* Record excerpts *
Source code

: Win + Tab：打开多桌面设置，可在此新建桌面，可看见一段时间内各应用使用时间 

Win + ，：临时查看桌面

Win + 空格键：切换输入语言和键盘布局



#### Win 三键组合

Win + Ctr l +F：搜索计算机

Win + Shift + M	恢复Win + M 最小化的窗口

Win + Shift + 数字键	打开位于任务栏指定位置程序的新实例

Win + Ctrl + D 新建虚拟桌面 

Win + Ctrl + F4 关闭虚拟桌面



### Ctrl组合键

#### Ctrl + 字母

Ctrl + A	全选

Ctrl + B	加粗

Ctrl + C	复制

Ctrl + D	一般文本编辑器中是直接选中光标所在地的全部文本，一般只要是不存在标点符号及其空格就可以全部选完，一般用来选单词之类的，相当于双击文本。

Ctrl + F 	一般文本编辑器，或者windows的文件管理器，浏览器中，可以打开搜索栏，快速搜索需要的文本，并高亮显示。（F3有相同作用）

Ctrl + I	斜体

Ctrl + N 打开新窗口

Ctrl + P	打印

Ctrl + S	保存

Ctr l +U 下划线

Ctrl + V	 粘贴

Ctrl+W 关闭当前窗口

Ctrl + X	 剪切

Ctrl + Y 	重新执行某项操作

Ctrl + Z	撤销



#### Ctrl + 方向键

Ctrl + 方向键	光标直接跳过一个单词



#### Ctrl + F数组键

* Exercise directions *
Lines in the material above that include the string "Shift" should be listed.

* Response *
Win + Shift + M	恢复Win + M 最小化的窗口
Win + Shift + 数字键	打开位于任务栏指定位置程序的新实例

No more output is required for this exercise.